# CONSIGNE
Dans le texte sur le drapeau gascon ci-dessous, recopiez le passage qui commence par les mots « La Dame de Brassempouy » et se termine par « pas ces critères. », en remplaçant « Dame de Brassempouy » par « Vénus de Brassempouy ».

# TEXTE EXTRAIT
=======

Plutôt l’estela P.J. Momaas

S’il est légitime que les Gascons reconnaissent leur profondeur historique, il n’en reste pas moins qu’ils n’apparaissent comme peuple distinct qu’avec la romanisation de la Vasconie.
Les cultures du Paléolithique supérieur, du Mésolithique, puis du Néolithique font la fierté du Périgord et d’autres régions voisines, mais débordent à l’évidence l’aire gasconne et même un grand Sud-Ouest européen.
Mais pas de Gascons proprement dits avant la naissance de la Romania sur un fond euskarien.
La Dame de Brassempouy n’a donc rien de spécialement représentatif du point de vue gascon, même si l’on peut s’en enorgueillir.
D’autre part, un drapeau n’est pas un logo, ni un instrument de promotion culturelle et toutistique, et la vexillologie a des règles bien établies (peu respectées en France) : lisibilité des symboles et identification maximale à distance. Le drapeau à la testa ne respecte pas ces critères.
Enfin, il serait toujours nécessaire de préciser ce qu’on entend par drapeau et par "drapeau gascon" : les drapeaux propres à la Gascogne duché puis à la province, les bannières qui reprennent simplement les armoiries et ne sont donc pas des drapeaux stricto sensu ; ou bien un drapeau de toute l’aire gascone, de la Vasconia en somme ?
Beaucoup de gens peuvent s’y tromper, et cela crée des malentendus.

=======

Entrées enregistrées
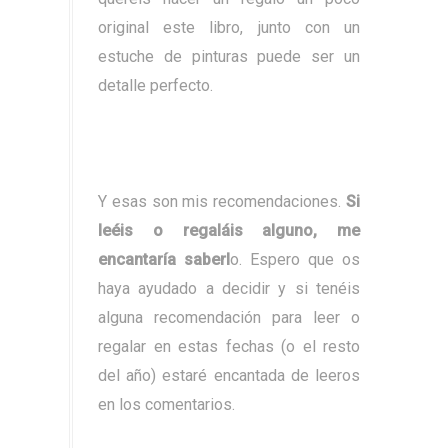
original este libro, junto con un
estuche de pinturas puede ser un
detalle perfecto.
Y esas son mis recomendaciones.
Si
leéis o regaláis alguno, me
encantaría saberl
o. Espero que os
haya ayudado a decidir y si tenéis
alguna recomendación para leer o
regalar en estas fechas (o el resto
del año) estaré encantada de leeros
en los comentarios.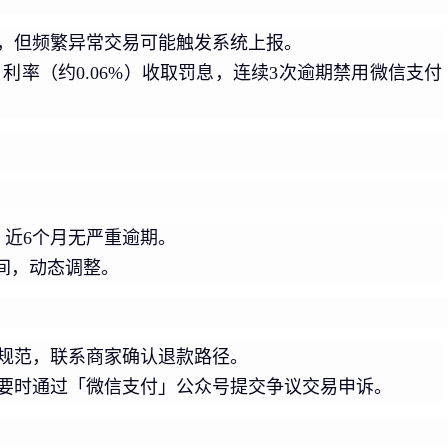
，但频繁异常交易可能触发系统上报。
日利率（约0.06%）收取罚息，连续3次逾期禁用微信支付
、近6个月无严重逾期。
区间，动态调整。
规范，联系商家确认退款路径。
要时通过「微信支付」公众号提交争议交易申诉。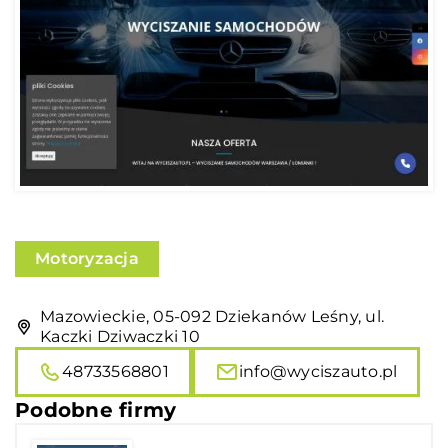
Motoryzacja
Mazowieckie, 05-092 Dziekanów Leśny, ul.
Kaczki Dziwaczki 10
48733568801
info@wyciszauto.pl
Podobne firmy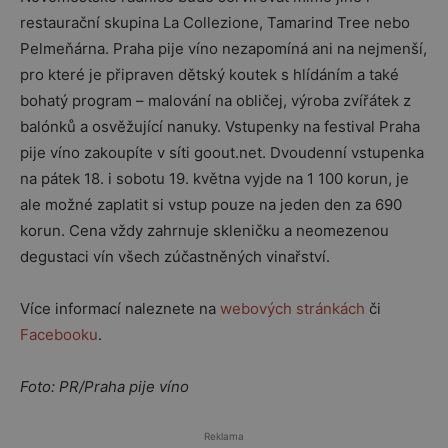
restaurační skupina La Collezione, Tamarind Tree nebo
Pelmeňárna. Praha pije víno nezapomíná ani na nejmenší,
pro které je připraven dětský koutek s hlídáním a také
bohatý program – malování na obličej, výroba zvířátek z
balónků a osvěžující nanuky. Vstupenky na festival Praha
pije víno zakoupíte v síti goout.net. Dvoudenní vstupenka
na pátek 18. i sobotu 19. května vyjde na 1 100 korun, je
ale možné zaplatit si vstup pouze na jeden den za 690
korun. Cena vždy zahrnuje skleničku a neomezenou
degustaci vín všech zúčastněných vinařství.
Více informací naleznete na
webových stránkách
či
Facebooku
.
Foto: PR/Praha pije víno
Reklama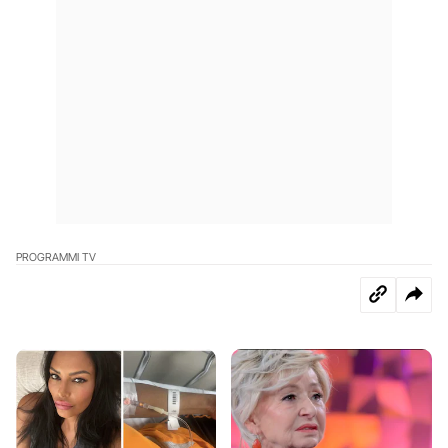
PROGRAMMI TV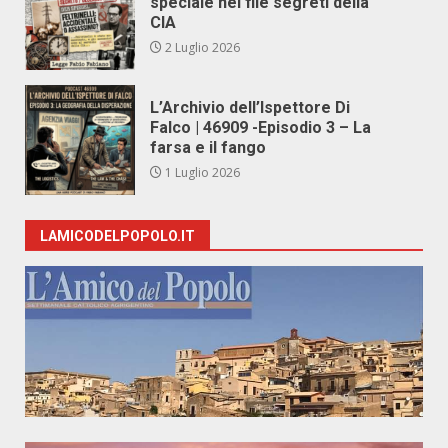
speciale nei file segreti della
CIA
2 Luglio 2026
L’Archivio dell’Ispettore Di
Falco | 46909 -Episodio 3 – La
farsa e il fango
1 Luglio 2026
LAMICODELPOPOLO.IT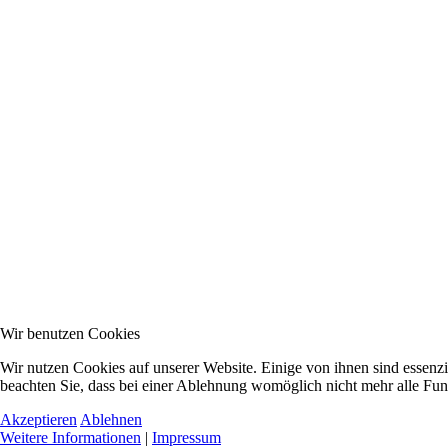
Wir benutzen Cookies
Wir nutzen Cookies auf unserer Website. Einige von ihnen sind essenzi
beachten Sie, dass bei einer Ablehnung womöglich nicht mehr alle Funk
Akzeptieren
Ablehnen
Weitere Informationen
|
Impressum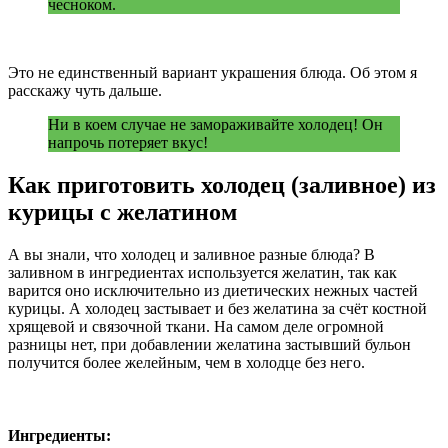
чесноком.
Это не единственный вариант украшения блюда. Об этом я
расскажу чуть дальше.
Ни в коем случае не замораживайте холодец! Он
напрочь потеряет вкус!
Как приготовить холодец (заливное) из
курицы с желатином
А вы знали, что холодец и заливное разные блюда? В
заливном в ингредиентах используется желатин, так как
варится оно исключительно из диетических нежных частей
курицы. А холодец застывает и без желатина за счёт костной
хрящевой и связочной ткани. На самом деле огромной
разницы нет, при добавлении желатина застывший бульон
получится более желейным, чем в холодце без него.
Ингредиенты: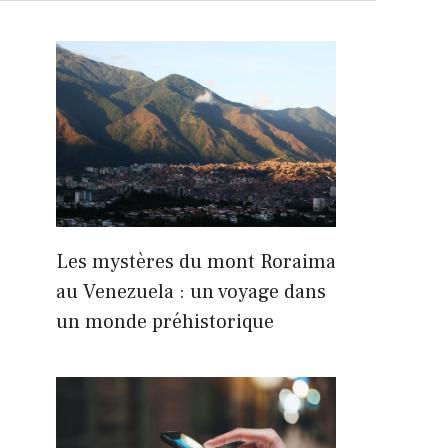
Les mystères du mont Roraima
au Venezuela : un voyage dans
un monde préhistorique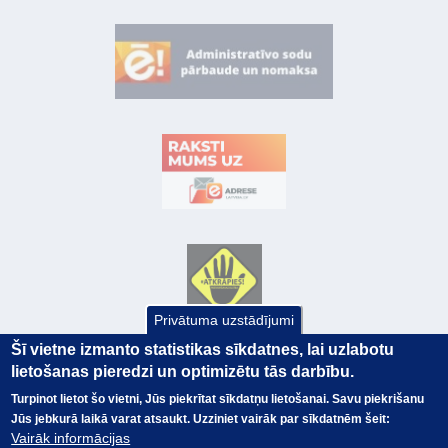
Privātuma uzstādījumi
Šī vietne izmanto statistikas sīkdatnes, lai uzlabotu
lietošanas pieredzi un optimizētu tās darbību.
Turpinot lietot šo vietni, Jūs piekrītat sīkdatņu lietošanai. Savu piekrišanu
Jūs jebkurā laikā varat atsaukt. Uzziniet vairāk par sīkdatnēm šeit:
Vairāk informācijas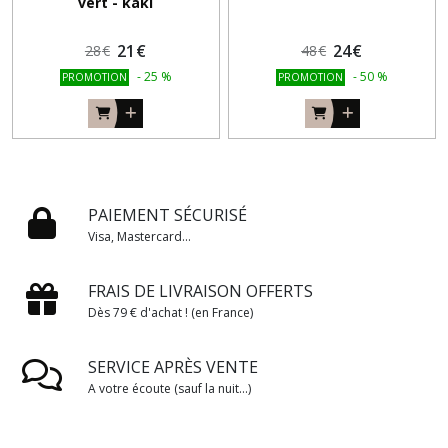
vert - kaki
21
€
24
€
28
€
48
€
-
25
%
-
50
%
PROMOTION
PROMOTION
PAIEMENT SÉCURISÉ
Visa, Mastercard...
FRAIS DE LIVRAISON OFFERTS
Dès 79 € d'achat ! (en France)
SERVICE APRÈS VENTE
A votre écoute (sauf la nuit...)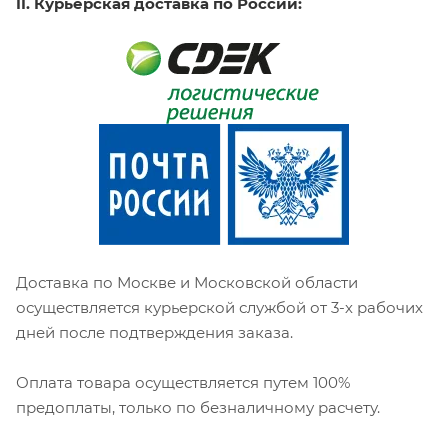
II. Курьерская доставка по России:
Доставка по Москве и Московской области
осуществляется курьерской службой от 3-х рабочих
дней после подтверждения заказа.
Оплата товара осуществляется путем 100%
предоплаты, только по безналичному расчету.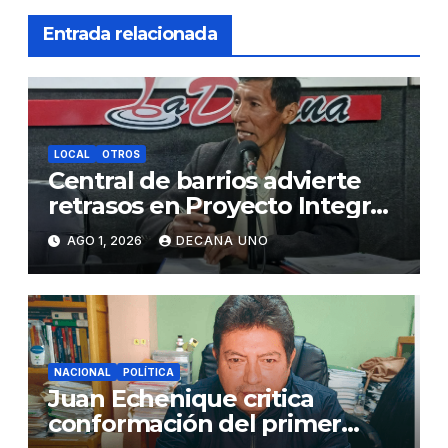
Entrada relacionada
LOCAL
OTROS
Central de barrios advierte
retrasos en Proyecto Integral
de Agua y Alcantarillado para
AGO 1, 2026
DECANA UNO
Juliaca
NACIONAL
POLÍTICA
Juan Echenique critica
conformación del primer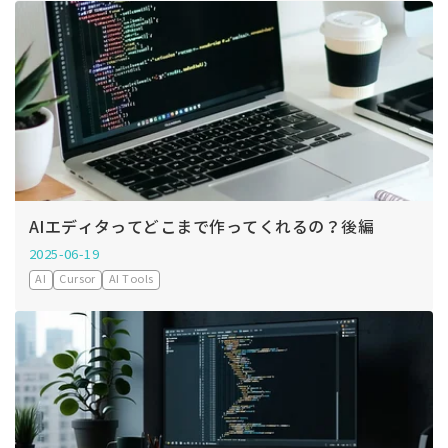
AIエディタってどこまで作ってくれるの？後編
2025-06-19
AI
Cursor
AI Tools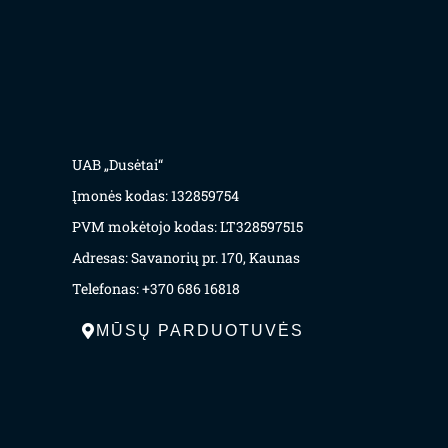
UAB „Dusėtai“
Įmonės kodas: 132859754
PVM mokėtojo kodas: LT328597515
Adresas: Savanorių pr. 170, Kaunas
Telefonas: +370 686 16818
MŪSŲ PARDUOTUVĖS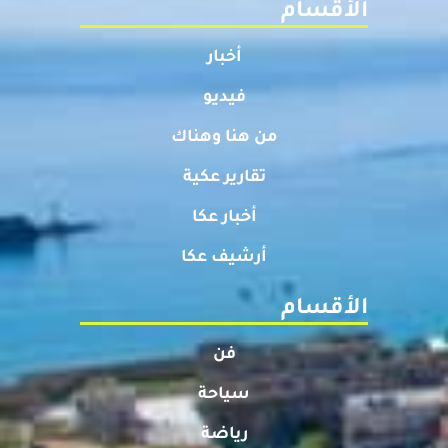
الأقسام
أخبار
فيديو
من هنا وهناك
تقارير عكية
أخبار عكا
أرشيف عكا
الأقسام
فن
سياحة
رياضة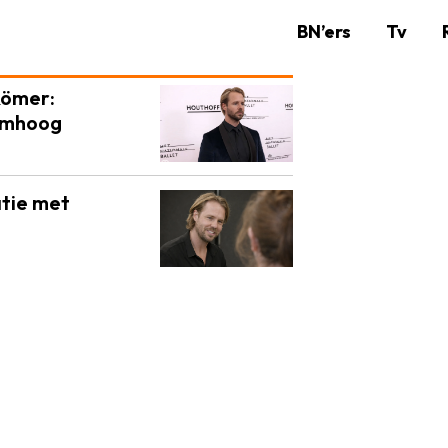
BN’ers
Tv
 Römer:
omhoog
atie met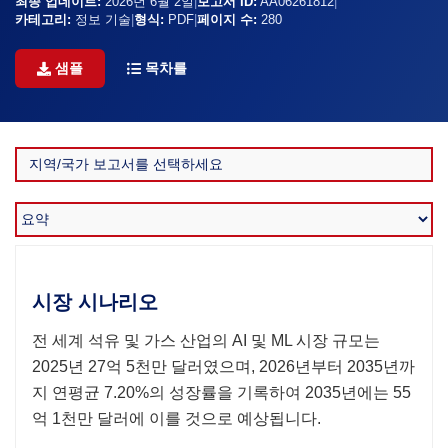
최종 업데이트:
2026년 6월 2일
|
보고서 ID:
AA06261812
|
카테고리:
정보 기술
|
형식:
PDF
|
페이지 수:
280
샘플
목차를
시장 시나리오
전 세계 석유 및 가스 산업의 AI 및 ML 시장 규모는
2025년 27억 5천만 달러였으며, 2026년부터 2035년까
지 연평균 7.20%의 성장률을 기록하여 2035년에는 55
억 1천만 달러에 이를 것으로 예상됩니다.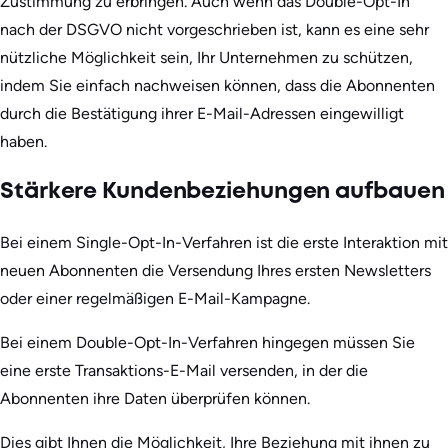
Zustimmung zu erbringen. Auch wenn das Double-Opt-In
nach der DSGVO nicht vorgeschrieben ist, kann es eine sehr
nützliche Möglichkeit sein, Ihr Unternehmen zu schützen,
indem Sie einfach nachweisen können, dass die Abonnenten
durch die Bestätigung ihrer E-Mail-Adressen eingewilligt
haben.
Stärkere Kundenbeziehungen aufbauen
Bei einem Single-Opt-In-Verfahren ist die erste Interaktion mit
neuen Abonnenten die Versendung Ihres ersten Newsletters
oder einer regelmäßigen E-Mail-Kampagne.
Bei einem Double-Opt-In-Verfahren hingegen müssen Sie
eine erste Transaktions-E-Mail versenden, in der die
Abonnenten ihre Daten überprüfen können.
Dies gibt Ihnen die Möglichkeit, Ihre Beziehung mit ihnen zu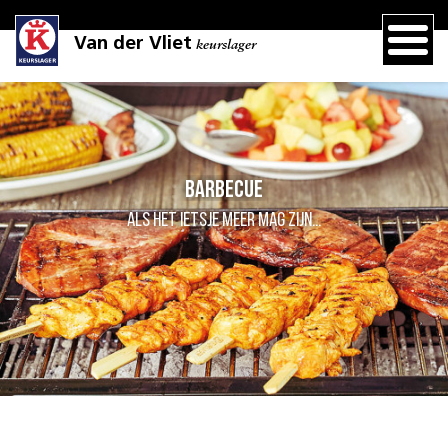
Van der Vliet
keurslager
Barbecue
Als het ietsje meer mag zijn...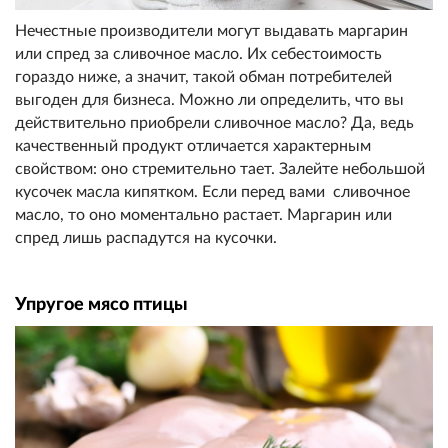
Нечестные производители могут выдавать маргарин
или спред за сливочное масло. Их себестоимость
гораздо ниже, а значит, такой обман потребителей
выгоден для бизнеса. Можно ли определить, что вы
действительно приобрели сливочное масло? Да, ведь
качественный продукт отличается характерным
свойством: оно стремительно тает. Залейте небольшой
кусочек масла кипятком. Если перед вами сливочное
масло, то оно моментально растает. Маргарин или
спред лишь распадутся на кусочки.
Упругое мясо птицы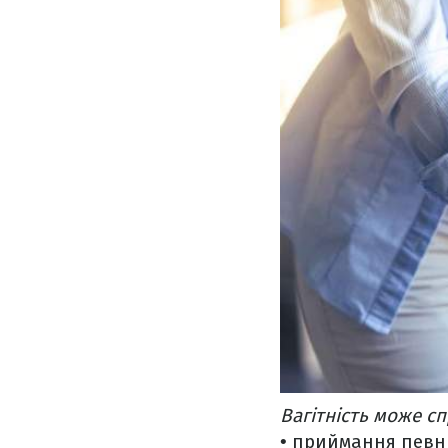
Вагітність може с
• приймання певни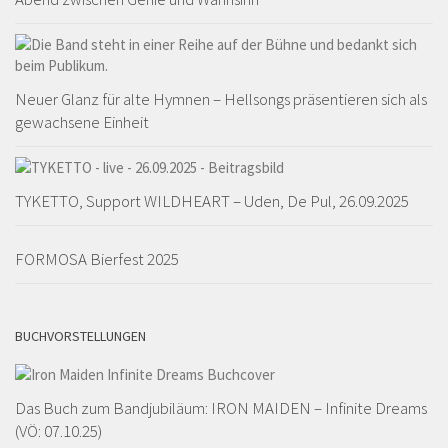
Neuer Glanz für alte Hymnen – Hellsongs präsentieren sich als
gewachsene Einheit
TYKETTO, Support WILDHEART – Uden, De Pul, 26.09.2025
FORMOSA Bierfest 2025
BUCHVORSTELLUNGEN
Das Buch zum Bandjubiläum: IRON MAIDEN – Infinite Dreams
(VÖ: 07.10.25)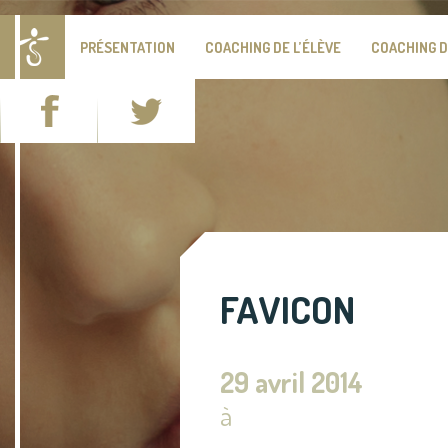
PRÉSENTATION
COACHING DE L’ÉLÈVE
COACHING D
FAVICON
29 avril 2014
à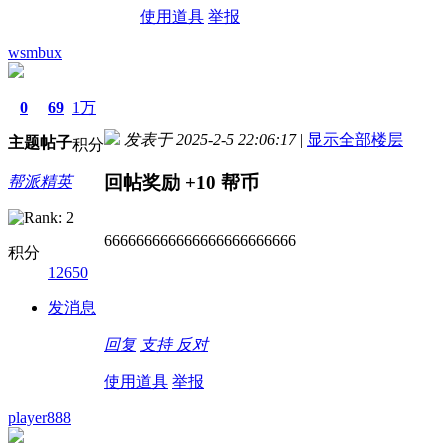
使用道具
举报
wsmbux
0
69
1万
发表于 2025-2-5 22:06:17
|
显示全部楼层
主题
帖子
积分
回帖奖励
+10
帮币
帮派精英
666666666666666666666666
积分
12650
发消息
回复
支持
反对
使用道具
举报
player888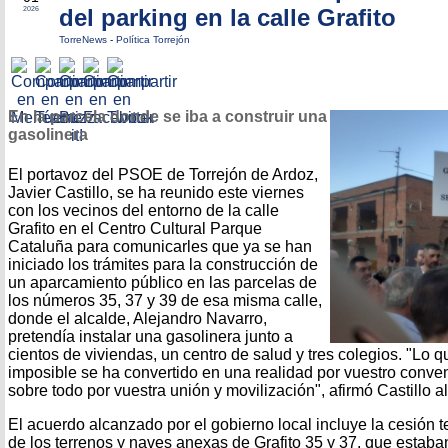
del parking en la calle Grafito
2026
TorreNews
-
Política Torrejón
En la parcela donde se iba a construir una
gasolinera
El portavoz del PSOE de Torrejón de Ardoz,
Javier Castillo, se ha reunido este viernes
con los vecinos del entorno de la calle
Grafito en el Centro Cultural Parque
Cataluña para comunicarles que ya se han
iniciado los trámites para la construcción de
un aparcamiento público en las parcelas de
los números 35, 37 y 39 de esa misma calle,
donde el alcalde, Alejandro Navarro,
pretendía instalar una gasolinera junto a
cientos de viviendas, un centro de salud y tres colegios. "Lo q
imposible se ha convertido en una realidad por vuestro conven
sobre todo por vuestra unión y movilización", afirmó Castillo al
El acuerdo alcanzado por el gobierno local incluye la cesión t
de los terrenos y naves anexas de Grafito 35 y 37, que esta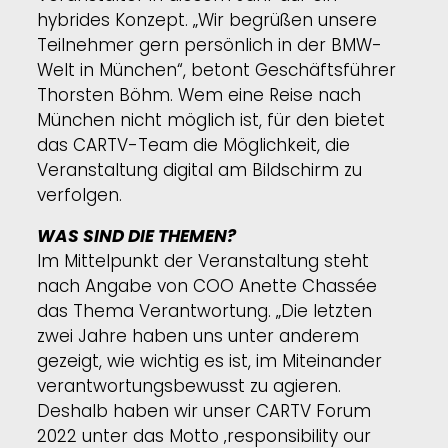
hybrides Konzept. „Wir begrüßen unsere
Teilnehmer gern persönlich in der BMW-
Welt in München“, betont Geschäftsführer
Thorsten Böhm. Wem eine Reise nach
München nicht möglich ist, für den bietet
das CARTV-Team die Möglichkeit, die
Veranstaltung digital am Bildschirm zu
verfolgen.
WAS SIND DIE THEMEN?
Im Mittelpunkt der Veranstaltung steht
nach Angabe von COO Anette Chassée
das Thema Verantwortung. „Die letzten
zwei Jahre haben uns unter anderem
gezeigt, wie wichtig es ist, im Miteinander
verantwortungsbewusst zu agieren.
Deshalb haben wir unser CARTV Forum
2022 unter das Motto ‚responsibility our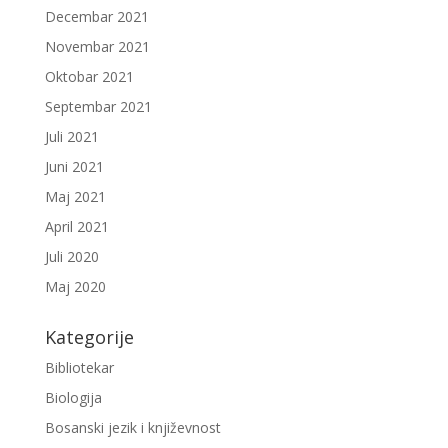
Decembar 2021
Novembar 2021
Oktobar 2021
Septembar 2021
Juli 2021
Juni 2021
Maj 2021
April 2021
Juli 2020
Maj 2020
Kategorije
Bibliotekar
Biologija
Bosanski jezik i književnost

=======

# RÉPONSE ATTENDUE
La Vénus de Brassempouy n’a donc rien de spécialement représentatif du point de vue gascon, même si l’on peut s’en enorgueillir.
D’autre part, un drapeau n’est pas un logo, ni un instrument de promotion culturelle et toutistique, et la vexillologie a des règles bien établies (peu respectées en France) : lisibilité des symboles et identification maximale à distance. Le drapeau à la testa ne respecte pas ces critères.